Data items:
--- --- ---
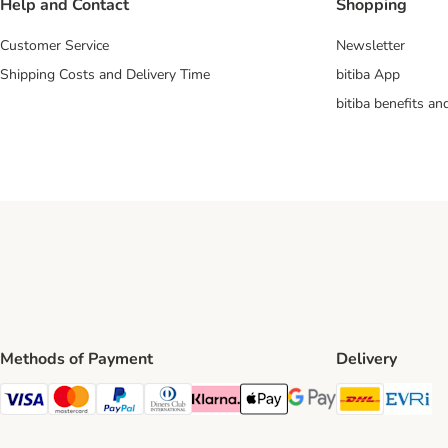
Help and Contact
Shopping
Customer Service
Newsletter
Shipping Costs and Delivery Time
bitiba App
bitiba benefits a
Methods of Payment
Delivery
DHL Ship
Ev
Visa Payment Method
Mastercard Payment Method
PayPal Payment Method
Diners Club Payment Method
Klarna Payment Method
Apple Pay Payment Method
Google Pay Payment Me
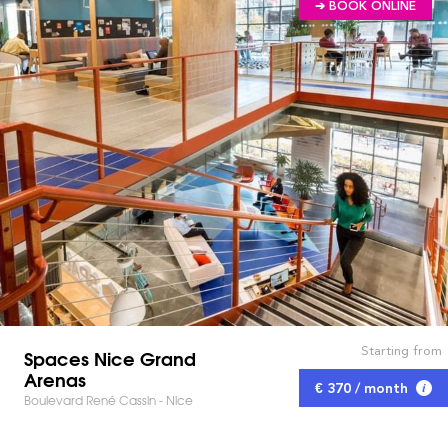
➔ BOOK ONLINE
Starting from
Spaces Nice Grand
Arenas
€ 370 / month
Boulevard René Cassin - Nice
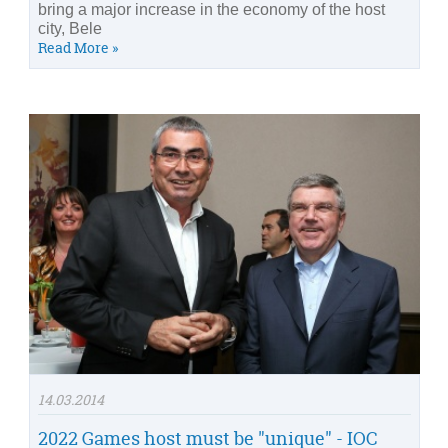
bring a major increase in the economy of the host
city, Bele
Read More »
14.03.2014
2022 Games host must be "unique" - IOC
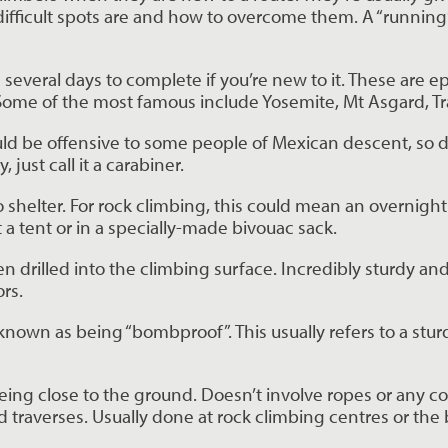
difficult spots are and how to overcome them. A “running”
e several days to complete if you’re new to it. These are ep
. Some of the most famous include Yosemite, Mt Asgard, T
ld be offensive to some people of Mexican descent, so don’t
, just call it a carabiner.
o shelter. For rock climbing, this could mean an overnight
 a tent or in a specially-made bivouac sack.
 drilled into the climbing surface. Incredibly sturdy and t
rs.
s known as being “bombproof”. This usually refers to a sturdy 
being close to the ground. Doesn’t involve ropes or any c
traverses. Usually done at rock climbing centres or the 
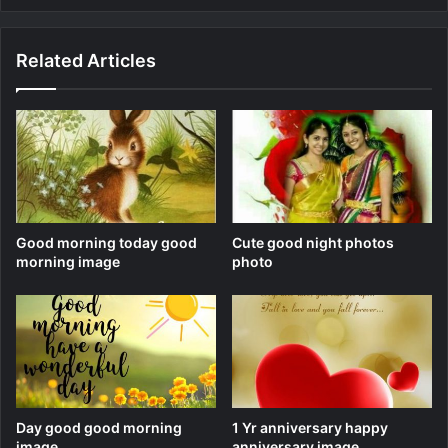
Related Articles
Good morning today good
Cute good night photos
morning image
photo
Day good good morning
1 Yr anniversary happy
image
anniversary image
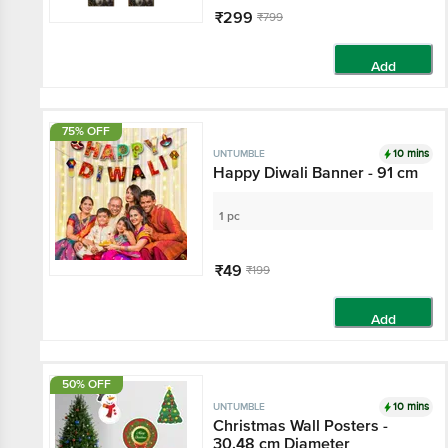
₹299
₹799
Add
75% OFF
10 mins
UNTUMBLE
Happy Diwali Banner - 91 cm
1 pc
₹49
₹199
Add
50% OFF
10 mins
UNTUMBLE
Christmas Wall Posters -
30.48 cm Diameter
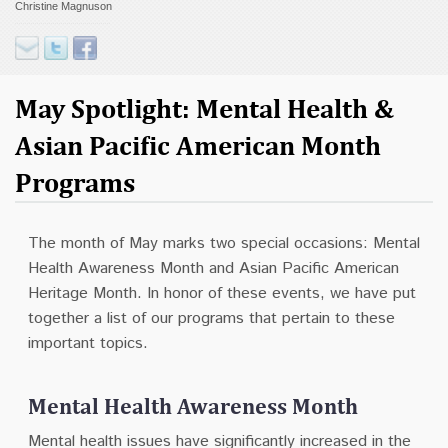
Christine Magnuson
Contact
Donate
May Spotlight: Mental Health &
Asian Pacific American Month
Programs
The month of May marks two special occasions: Mental
Health Awareness Month and Asian Pacific American
Heritage Month. In honor of these events, we have put
together a list of our programs that pertain to these
important topics.
Mental Health Awareness Month
Mental health issues have significantly increased in the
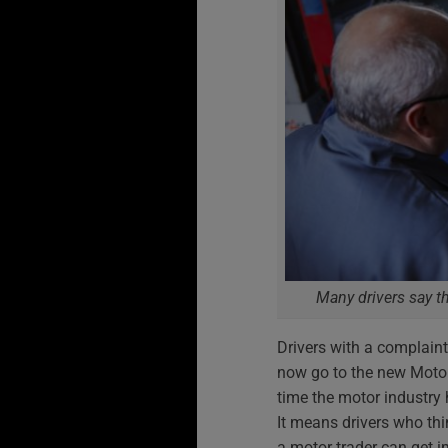
Many drivers say th
Drivers with a complaint
now go to the new Motor
time the motor industr
It means drivers who th
a motor trader can get i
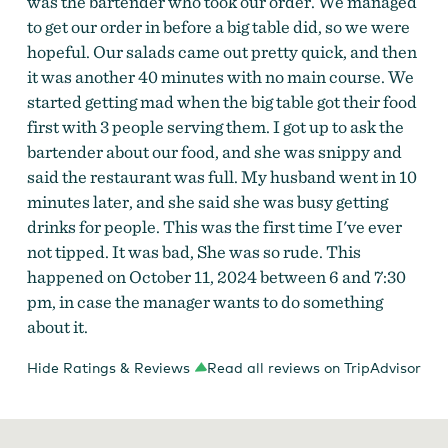
was the bartender who took our order. We managed
to get our order in before a big table did, so we were
hopeful. Our salads came out pretty quick, and then
it was another 40 minutes with no main course. We
started getting mad when the big table got their food
first with 3 people serving them. I got up to ask the
bartender about our food, and she was snippy and
said the restaurant was full. My husband went in 10
minutes later, and she said she was busy getting
drinks for people. This was the first time I've ever
not tipped. It was bad, She was so rude. This
happened on October 11, 2024 between 6 and 7:30
pm, in case the manager wants to do something
about it.
Hide Ratings & Reviews
Read all reviews on TripAdvisor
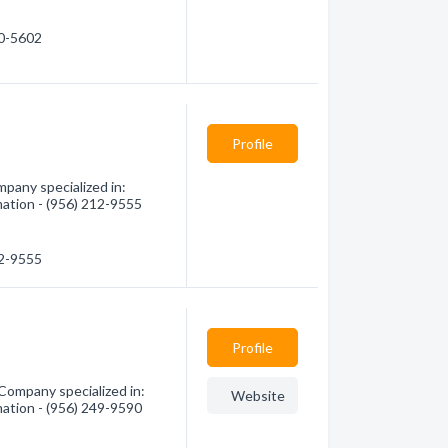
90-5602
Profile
pany specialized in:
mation - (956) 212-9555
12-9555
Profile
 Company specialized in:
Website
mation - (956) 249-9590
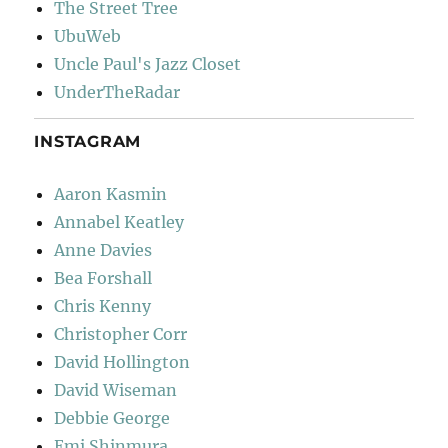
The Street Tree
UbuWeb
Uncle Paul's Jazz Closet
UnderTheRadar
INSTAGRAM
Aaron Kasmin
Annabel Keatley
Anne Davies
Bea Forshall
Chris Kenny
Christopher Corr
David Hollington
David Wiseman
Debbie George
Emi Shinmura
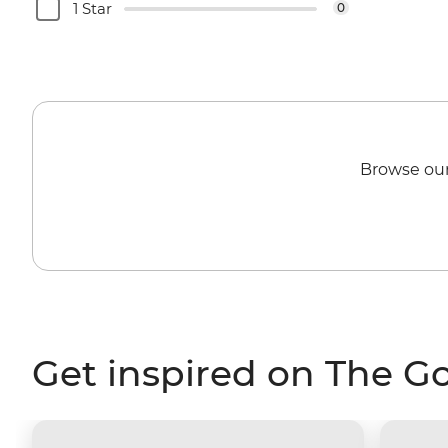
1 Star
0
Browse our
Get inspired on The G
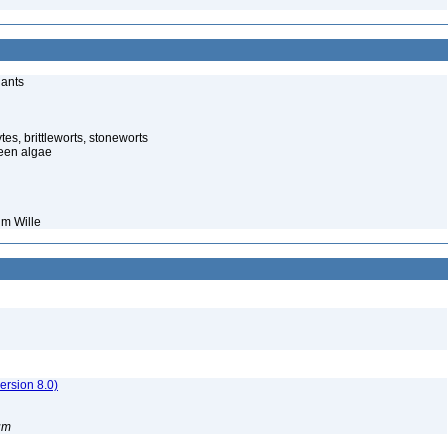
lants
es, brittleworts, stoneworts
een algae
um Wille
rsion 8.0)
um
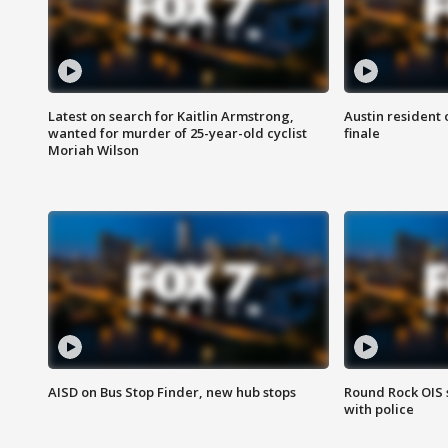
Latest on search for Kaitlin Armstrong,
Austin resident 
wanted for murder of 25-year-old cyclist
finale
Moriah Wilson
AISD on Bus Stop Finder, new hub stops
Round Rock OIS 
with police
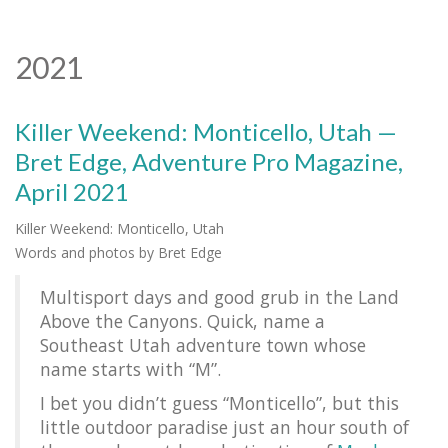
2021
Killer Weekend: Monticello, Utah —
Bret Edge, Adventure Pro Magazine,
April 2021
Killer Weekend: Monticello, Utah
Words and photos by Bret Edge
Multisport days and good grub in the Land
Above the Canyons. Quick, name a
Southeast Utah adventure town whose
name starts with “M”.
I bet you didn’t guess “Monticello”, but this
little outdoor paradise just an hour south of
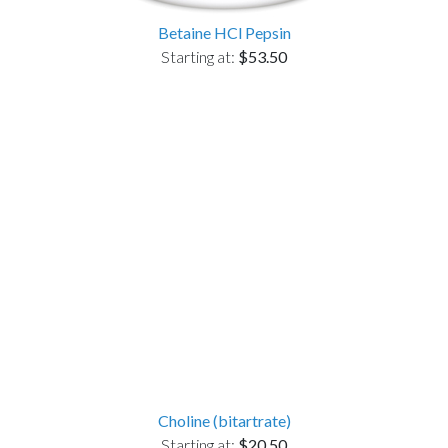
Betaine HCl Pepsin
Starting at:
$53.50
Choline (bitartrate)
Starting at:
$20.50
--- --- ---
Your task is an exact printout of the records above, with no pictures.

> _RESULT OF THE EXERCISE_
Help and Contact
Shopping
Customer Service
Newsletter
Shipping Costs and Delivery Time
bitiba App
bitiba benefits a
Methods of Payment
Delivery
DHL Ship
Ev
Visa Payment Method
Mastercard Payment Method
PayPal Payment Method
Diners Club Payment Method
Klarna Payment Method
Apple Pay Payment Method
Google Pay Payment Me
➔ BOOK ONLINE
Starting from
Spaces Nice Grand
Arenas
€ 370 / month
Boulevard René Cassin - Nice
bring a major increase in the economy of the host
city, Bele
Read More »
14.03.2014
2022 Games host must be "unique" - IOC
difficult spots are and how to overcome them. A “running”
e several days to complete if you’re new to it. These are ep
. Some of the most famous include Yosemite, Mt Asgard, T
ld be offensive to some people of Mexican descent, so don’t
, just call it a carabiner.
o shelter. For rock climbing, this could mean an overnight
 a tent or in a specially-made bivouac sack.
 drilled into the climbing surface. Incredibly sturdy and t
rs.
s known as being “bombproof”. This usually refers to a sturdy 
being close to the ground. Doesn’t involve ropes or any c
traverses. Usually done at rock climbing centres or the 
Related Articles
Good morning today good
Cute good night photos
morning image
photo
Day good good morning
1 Yr anniversary happy
image
anniversary image
₹299
₹799
Add
75% OFF
10 mins
UNTUMBLE
Happy Diwali Banner - 91 cm
1 pc
₹49
₹199
Add
50% OFF
10 mins
UNTUMBLE
Christmas Wall Posters -
30.48 cm Diameter
Christine Magnuson
Contact
Donate
May Spotlight: Mental Health &
Asian Pacific American Month
Programs
The month of May marks two special occasions: Mental
Health Awareness Month and Asian Pacific American
Heritage Month. In honor of these events, we have put
together a list of our programs that pertain to these
important topics.
Mental Health Awareness Month
Mental health issues have significantly increased in the
Many drivers say th
Drivers with a complaint
now go to the new Motor
time the motor industr
It means drivers who th
a motor trader can get i
was the bartender who took our order. We managed
to get our order in before a big table did, so we were
hopeful. Our salads came out pretty quick, and then
it was another 40 minutes with no main course. We
started getting mad when the big table got their food
first with 3 people serving them. I got up to ask the
bartender about our food, and she was snippy and
said the restaurant was full. My husband went in 10
minutes later, and she said she was busy getting
drinks for people. This was the first time I've ever
not tipped. It was bad, She was so rude. This
happened on October 11, 2024 between 6 and 7:30
pm, in case the manager wants to do something
about it.
Hide Ratings & Reviews
Read all reviews on TripAdvisor
90-5602
Profile
pany specialized in:
mation - (956) 212-9555
12-9555
Profile
 Company specialized in:
Website
mation - (956) 249-9590
The Street Tree
UbuWeb
Uncle Paul's Jazz Closet
UnderTheRadar
INSTAGRAM
Aaron Kasmin
Annabel Keatley
Anne Davies
Bea Forshall
Chris Kenny
Christopher Corr
David Hollington
David Wiseman
Debbie George
Emi Shinmura
1 Star
0
Browse our
Get inspired on The G
lants
es, brittleworts, stoneworts
een algae
um Wille
rsion 8.0)
um
Latest on search for Kaitlin Armstrong,
Austin resident 
wanted for murder of 25-year-old cyclist
finale
Moriah Wilson
AISD on Bus Stop Finder, new hub stops
Round Rock OIS 
with police
2021
Killer Weekend: Monticello, Utah —
Bret Edge, Adventure Pro Magazine,
April 2021
Killer Weekend: Monticello, Utah
Words and photos by Bret Edge
Multisport days and good grub in the Land
Above the Canyons. Quick, name a
Southeast Utah adventure town whose
name starts with “M”.
I bet you didn’t guess “Monticello”, but this
little outdoor paradise just an hour south of
Betaine HCl Pepsin
Starting at:
$53.50
Choline (bitartrate)
Starting at:
$20.50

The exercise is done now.